The cases discussed above may transform the legal landscape surrounding medication abortion and affect the conditions under which these drugs are accessible to pregnant patients. However, at least for now, mifepristone remains on the market, and the current federal regulatory framework (i.e., the 2023 mifepristone REMS) remains in place as the litigation proceeds. With respect to application of state law, future judicial decisions may clarify the extent to which states may impose their own requirements on medication abortion, given that FDA has established access controls for the drug.
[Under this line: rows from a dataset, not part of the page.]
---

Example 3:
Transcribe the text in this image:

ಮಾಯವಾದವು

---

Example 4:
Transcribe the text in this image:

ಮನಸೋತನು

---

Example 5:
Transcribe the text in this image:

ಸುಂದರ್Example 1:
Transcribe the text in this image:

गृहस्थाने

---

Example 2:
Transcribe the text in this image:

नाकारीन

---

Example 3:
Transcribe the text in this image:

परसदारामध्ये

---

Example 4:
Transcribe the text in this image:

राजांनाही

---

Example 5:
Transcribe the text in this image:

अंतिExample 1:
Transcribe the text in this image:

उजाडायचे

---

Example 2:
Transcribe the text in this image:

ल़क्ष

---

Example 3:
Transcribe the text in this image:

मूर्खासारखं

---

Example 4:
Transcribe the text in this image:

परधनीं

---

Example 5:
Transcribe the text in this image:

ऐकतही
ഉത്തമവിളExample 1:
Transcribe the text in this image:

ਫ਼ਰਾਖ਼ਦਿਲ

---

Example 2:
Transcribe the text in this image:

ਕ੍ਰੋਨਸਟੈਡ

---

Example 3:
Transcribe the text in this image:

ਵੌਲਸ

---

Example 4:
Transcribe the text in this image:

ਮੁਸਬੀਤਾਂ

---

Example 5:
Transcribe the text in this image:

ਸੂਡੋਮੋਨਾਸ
Congress may choose to await further legal developments in the litigation or may enact legislation that could affect the outcome of these cases.

Among possible legislative options, Congress could pass legislation that addresses the status of mifepristone as an FDA-approved drug or otherwise codifies federal standards for the prescribing or dispensing of medication abortion drugs. An example of this type of bill is the Protecting Life from Chemical Abortions Act (H.R. 384), which would, among other things, reinstate in-person dispensing requirements as part of the mifepristone REMS. Another example takes a different approach: the Protecting Access to Medication Abortion Act (S. 237 and H.R. 767) would generally require FDA to maintain the mifepristone REMS to allow patients to access prescriptions for mifepristone via telehealth and certified pharmacies to dispense the drug through the mail to patients (though the REMS would be able to be modified or removed based on "sound scientific evidence").
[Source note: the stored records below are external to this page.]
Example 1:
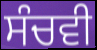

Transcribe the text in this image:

ਸੰਚਵੀ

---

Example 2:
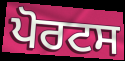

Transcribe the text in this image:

ਪੋਰਟਸ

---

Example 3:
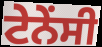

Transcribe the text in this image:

ਟੇਨੇਂਸੀ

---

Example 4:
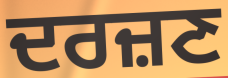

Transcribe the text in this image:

ਦਰਜ਼ਣ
Congress could also clarify the degree to which federal regulation of medication abortion drugs preempts state measures inconsistent with federal policy. Such legislation could speak to the extent to which states may set controls on medication abortion drugs subject to FDA oversight. For example, the Protecting Reproductive Freedom Act from the 117th Congress (H.R. 8976) would have limited states' ability to impose restrictions on mailing medication abortion drugs across state lines or requirements that would compel the in-person prescribing or dispensing of the drugs. Additionally, at the end of the 117th Congress, the House passed H. Res. 1434. This resolution does not have the force of law but "reaffirms" that FDA can regulate reproductive health care products; that those federal requirements have a preemptive effect on state or local laws that limit access to those products; and that the U.S. Attorney General has the authority to take legal action against states or localities that restrict access to these products.
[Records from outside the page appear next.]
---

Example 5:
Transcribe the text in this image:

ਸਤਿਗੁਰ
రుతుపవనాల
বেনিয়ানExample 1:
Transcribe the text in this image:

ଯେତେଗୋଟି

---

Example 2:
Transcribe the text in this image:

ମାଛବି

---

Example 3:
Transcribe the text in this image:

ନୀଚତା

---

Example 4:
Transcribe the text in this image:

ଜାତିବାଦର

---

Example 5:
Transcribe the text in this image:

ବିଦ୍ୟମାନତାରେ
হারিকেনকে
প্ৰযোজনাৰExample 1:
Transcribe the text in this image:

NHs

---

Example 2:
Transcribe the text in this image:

Alternatively, Congress may choose to pass legislation that expressly preserves a state's ability to regulate medication abortion drugs. For instance, the Protecting Pain-Capable Unborn Children from Late-Term Abortions Act (117th Congress, S. 4840) would have prohibited abortion, through the use of drugs or otherwise, under certain circumstances. The bill also would have specified that it could not be "construed to preempt or limit any Federal, State, or local law that provides greater protections for an unborn child" as compared to the relevant provisions under the legislation.